"I still have a lot of guilt over killing my mom."
That's the way Justin puts it.
I tell him, "You didn't kill her, she made that decision. She was dying. You just helped her be comfortable."
He's told me before that sugar coating it does not help.
Meanwhile, Oakley's mom is dying in a whirlwind of secrecy and tradition--people around the dying person always tries to be so strong and they say it is "for [that person]." So there is no crying. I think if no one cried near me when I was dying I'd feel as though they didn't care. On the other hand, when I was in the hospital to avoid death, perhaps if my visitors had cried in front of me I would have felt guilty, I would have felt responsible, I would have felt angry, I would have felt sad, I would have felt like I needed to do something to make them feel better.
No one knows how to let death happen, it seems.
I have always been a proponent of euthanasia and assisted-suicide. I think people should be allowed to die with dignity. I think when life becomes too much of a burden to continue, when there is no "sweetness of life" left, or so little that the torture or pain of being alive outweighs the good moments, it is time to stop the suffering.

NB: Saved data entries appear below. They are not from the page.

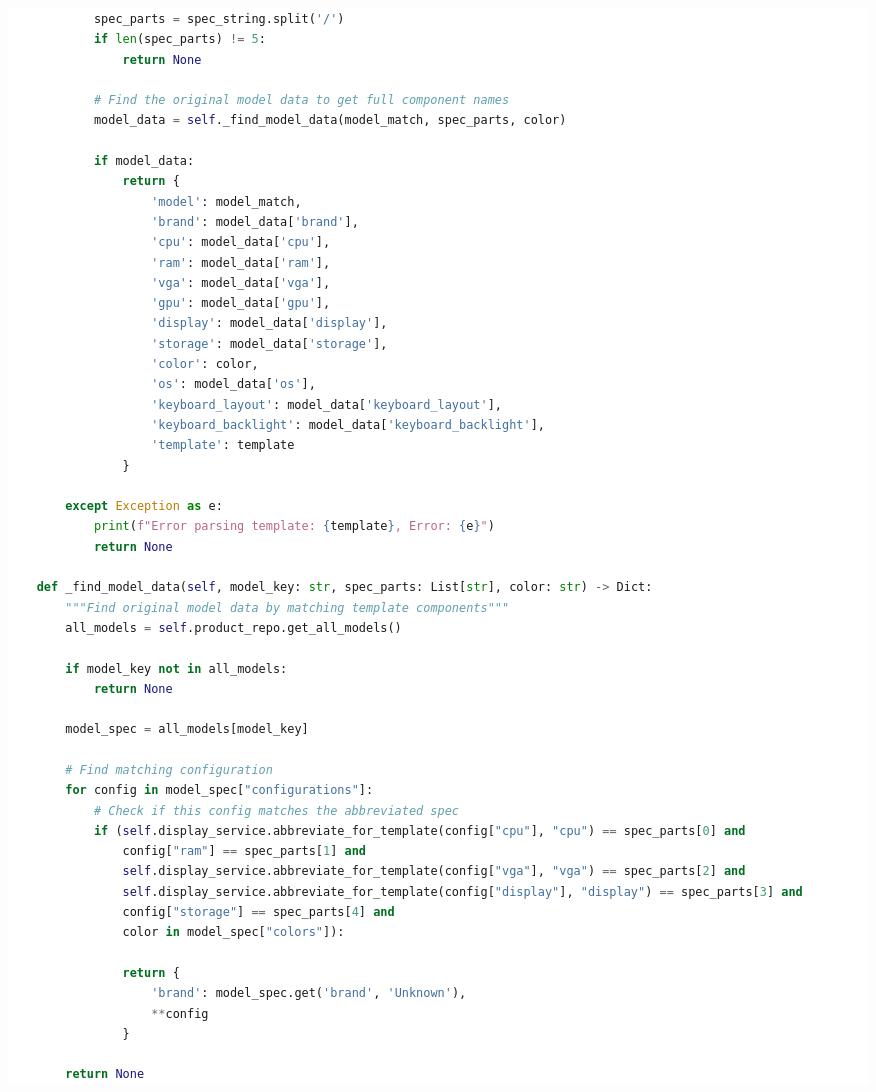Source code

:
 ```python
            spec_parts = spec_string.split('/')
            if len(spec_parts) != 5:
                return None
            
            # Find the original model data to get full component names
            model_data = self._find_model_data(model_match, spec_parts, color)
            
            if model_data:
                return {
                    'model': model_match,
                    'brand': model_data['brand'],
                    'cpu': model_data['cpu'],
                    'ram': model_data['ram'],
                    'vga': model_data['vga'],
                    'gpu': model_data['gpu'],
                    'display': model_data['display'],
                    'storage': model_data['storage'],
                    'color': color,
                    'os': model_data['os'],
                    'keyboard_layout': model_data['keyboard_layout'],
                    'keyboard_backlight': model_data['keyboard_backlight'],
                    'template': template
                }
            
        except Exception as e:
            print(f"Error parsing template: {template}, Error: {e}")
            return None
    
    def _find_model_data(self, model_key: str, spec_parts: List[str], color: str) -> Dict:
        """Find original model data by matching template components"""
        all_models = self.product_repo.get_all_models()
        
        if model_key not in all_models:
            return None
        
        model_spec = all_models[model_key]
        
        # Find matching configuration
        for config in model_spec["configurations"]:
            # Check if this config matches the abbreviated spec
            if (self.display_service.abbreviate_for_template(config["cpu"], "cpu") == spec_parts[0] and
                config["ram"] == spec_parts[1] and
                self.display_service.abbreviate_for_template(config["vga"], "vga") == spec_parts[2] and
                self.display_service.abbreviate_for_template(config["display"], "display") == spec_parts[3] and
                config["storage"] == spec_parts[4] and
                color in model_spec["colors"]):
                
                return {
                    'brand': model_spec.get('brand', 'Unknown'),
                    **config
                }
        
        return None
```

But maybe I am wrong--though it is just my opinion. No judgement.
However, now, when I think about Justin's feeling of "guilt for killing my mom" I wonder about the results of euthanasia and assisted suicide or DNRs. Do they hurt the family more than they help the family?
Perhaps the progress of medicine has gone to far. Perhaps it was best when the survival of the fittest wasn't intervened with by plastic and metal and tubes and mixtures and electricity and pumps.
Perhaps it was better when people just died because that's what they were supposed to do, because they'd reached their time.
Perhaps all we ever should have invented were painkillers.